▸ Prompt: Take the lines in the listing below from the line with "Não foi o primeiro golpe apl" up to and including the line with "ВЫЗВАТЬ МАСТЕРА" and set them down exactly, skipping pictures and adding nothing.

[[ Dataset entries open ]]

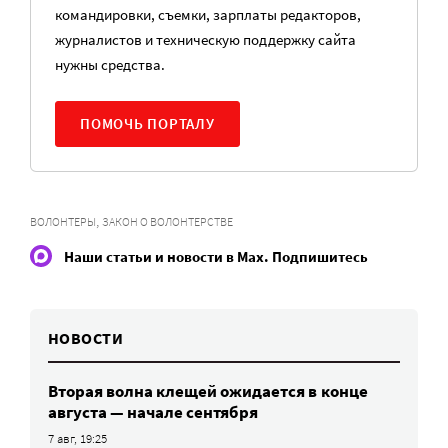
командировки, съемки, зарплаты редакторов,
журналистов и техническую поддержку сайта
нужны средства.
ПОМОЧЬ ПОРТАЛУ
,
ВОЛОНТЕРЫ
ЗАКОН О ВОЛОНТЕРСТВЕ
Наши статьи и новости в Max. Подпишитесь
НОВОСТИ
Вторая волна клещей ожидается в конце
августа — начале сентября
7 авг, 19:25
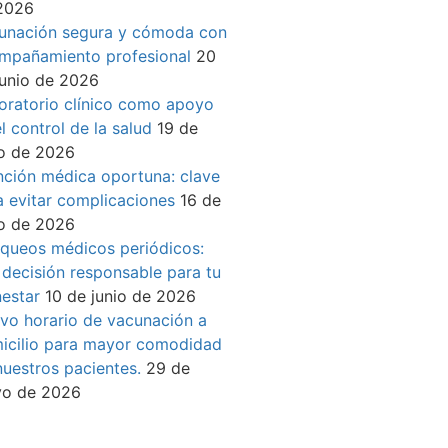
2026
unación segura y cómoda con
mpañamiento profesional
20
junio de 2026
oratorio clínico como apoyo
l control de la salud
19 de
io de 2026
nción médica oportuna: clave
a evitar complicaciones
16 de
io de 2026
queos médicos periódicos:
 decisión responsable para tu
nestar
10 de junio de 2026
vo horario de vacunación a
icilio para mayor comodidad
nuestros pacientes.
29 de
o de 2026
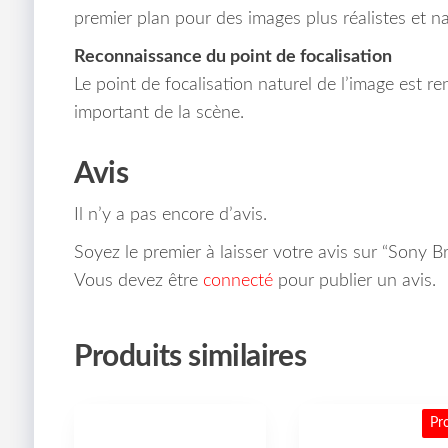
premier plan pour des images plus réalistes et na
Reconnaissance du point de focalisation
Le point de focalisation naturel de l’image est re
important de la scène.
Avis
Il n’y a pas encore d’avis.
Soyez le premier à laisser votre avis sur “Sony Br
Vous devez être
connecté
pour publier un avis.
Produits similaires
Pr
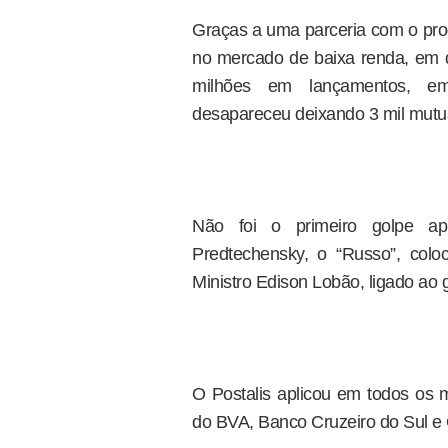
Graças a uma parceria com o pr
no mercado de baixa renda, em 
milhões em lançamentos, emi
desapareceu deixando 3 mil mutu
Não foi o primeiro golpe apl
Predtechensky, o “Russo”, col
Ministro Edison Lobão, ligado ao 
O Postalis aplicou em todos os 
do BVA, Banco Cruzeiro do Sul e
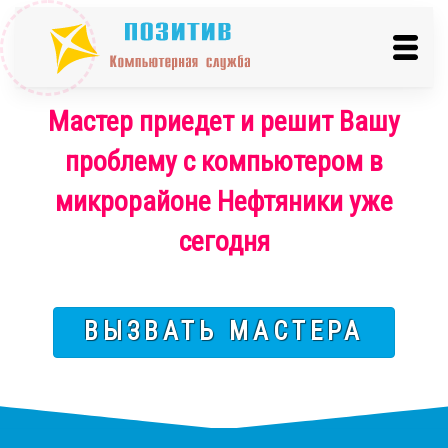
Мастер приедет и решит Вашу
проблему с компьютером в
микрорайоне Нефтяники уже
сегодня
ВЫЗВАТЬ МАСТЕРА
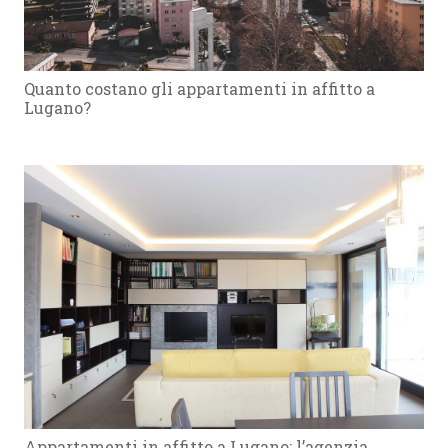
Quanto costano gli appartamenti in affitto a
Lugano?
Appartamenti in affitto a Lugano: l’agenzia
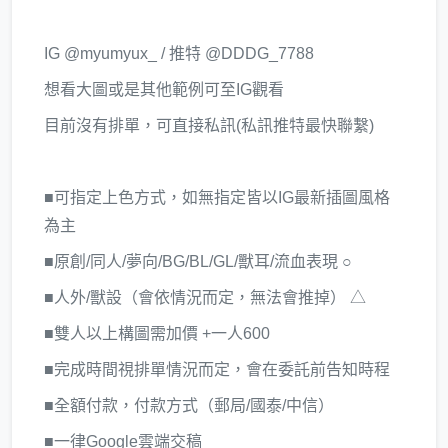
IG @myumyux_ / 推特 @DDDG_7788
想看大圖或是其他範例可至IG觀看
目前沒有排單，可直接私訊(私訊推特最快聯繫)
■可指定上色方式，如無指定皆以IG最新插圖風格
為主
■原創/同人/夢向/BG/BL/GL/獸耳/流血表現 ○
■人外/獸設（會依情況而定，無法會推掉） △
■雙人以上構圖需加價 +一人600
■完成時間視排單情況而定，會在委託前告知時程
■全額付款，付款方式（郵局/國泰/中信）
■一律Google雲端交稿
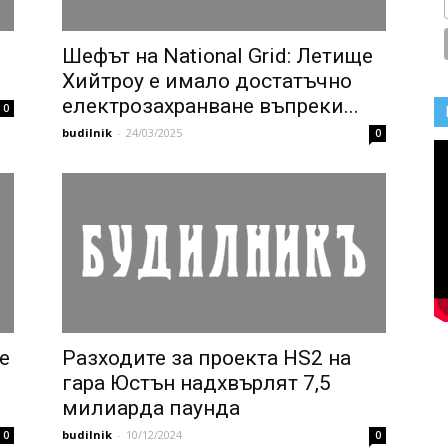
Шефът на National Grid: Летище
Хийтроу е имало достатъчно
електрозахранване въпреки...
0
budilnik
-
24/03/2025
0
е
Разходите за проекта HS2 на
гара Юстън надхвърлят 7,5
милиарда паунда
budilnik
-
10/12/2024
0
0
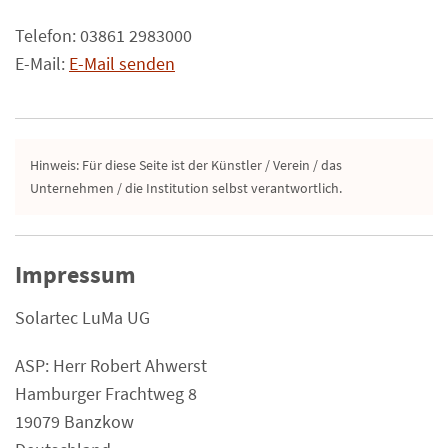
Telefon: 03861 2983000
E-Mail:
E-Mail senden
Hinweis: Für diese Seite ist der Künstler / Verein / das
Unternehmen / die Institution selbst verantwortlich.
Impressum
Solartec LuMa UG
ASP: Herr Robert Ahwerst
Hamburger Frachtweg 8
19079 Banzkow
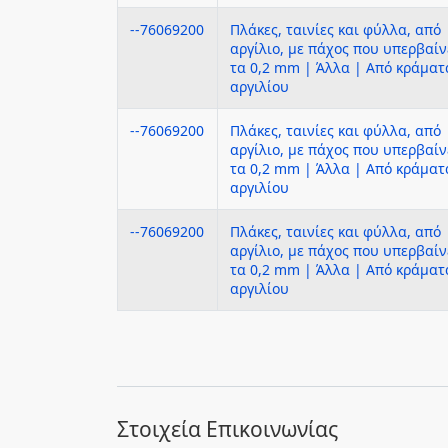
--76069200
Πλάκες, ταινίες και φύλλα, από
αργίλιο, με πάχος που υπερβαίν
τα 0,2 mm | Άλλα | Από κράματ
αργιλίου
--76069200
Πλάκες, ταινίες και φύλλα, από
αργίλιο, με πάχος που υπερβαίν
τα 0,2 mm | Άλλα | Από κράματ
αργιλίου
--76069200
Πλάκες, ταινίες και φύλλα, από
αργίλιο, με πάχος που υπερβαίν
τα 0,2 mm | Άλλα | Από κράματ
αργιλίου
Στοιχεία Επικοινωνίας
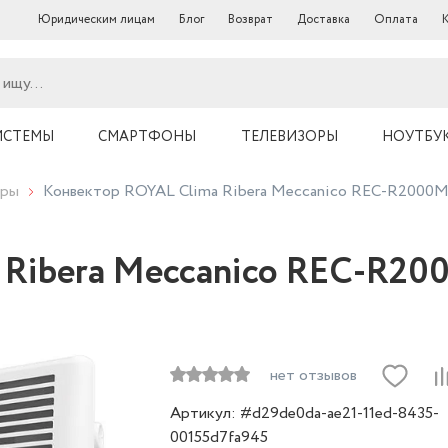
Юридическим лицам
Блог
Возврат
Доставка
Оплата
ИСТЕМЫ
СМАРТФОНЫ
ТЕЛЕВИЗОРЫ
НОУТБУ
оры
Конвектор ROYAL Clima Ribera Meccanico REC-R2000
 Ribera Meccanico REC-R20
нет отзывов
Артикул: #d29de0da-ae21-11ed-8435-
00155d7fa945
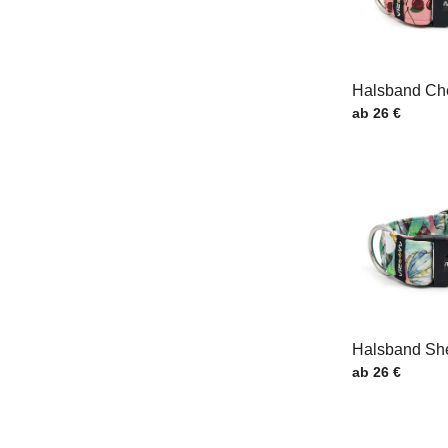
Halsband Che
Preis mit MwSt
ab 26 €
Halsband She
Preis mit MwSt
ab 26 €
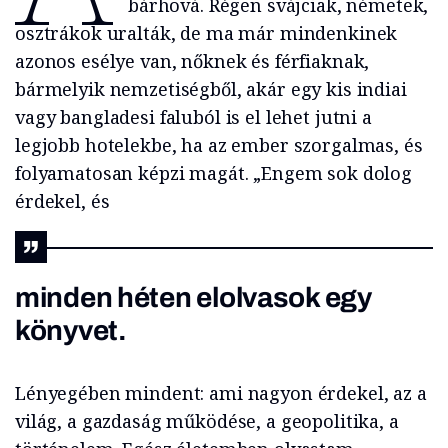
bárhová. Régen svájciak, németek,
osztrákok uralták, de ma már mindenkinek
azonos esélye van, nőknek és férfiaknak,
bármelyik nemzetiségből, akár egy kis indiai
vagy bangladesi faluból is el lehet jutni a
legjobb hotelekbe, ha az ember szorgalmas, és
folyamatosan képzi magát. „Engem sok dolog
érdekel, és
minden héten elolvasok egy
könyvet.
Lényegében mindent: ami nagyon érdekel, az a
világ, a gazdaság működése, a geopolitika, a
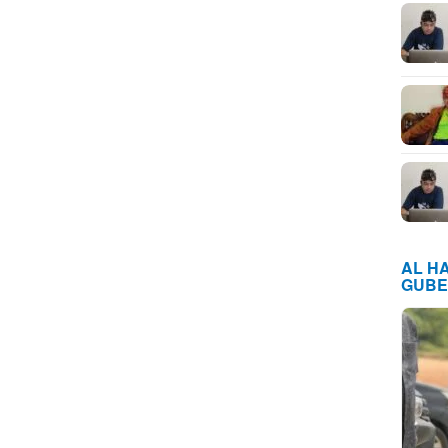
AL H
GUBE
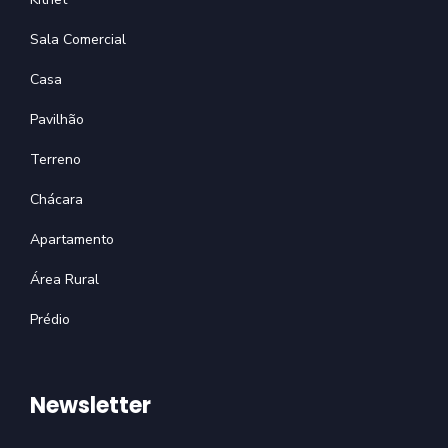
Sala Comercial
Casa
Pavilhão
Terreno
Chácara
Apartamento
Área Rural
Prédio
Newsletter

[[ Dataset entries closed ]]

▸ Solution:
Não foi o primeiro golpe apl
Predtechensky, o “Russo”, col
Ministro Edison Lobão, ligado ao 
O Postalis aplicou em todos os 
do BVA, Banco Cruzeiro do Sul e
Мастер приедет и решит Вашу
проблему с компьютером в
микрорайоне Нефтяники уже
сегодня
ВЫЗВАТЬ МАСТЕРА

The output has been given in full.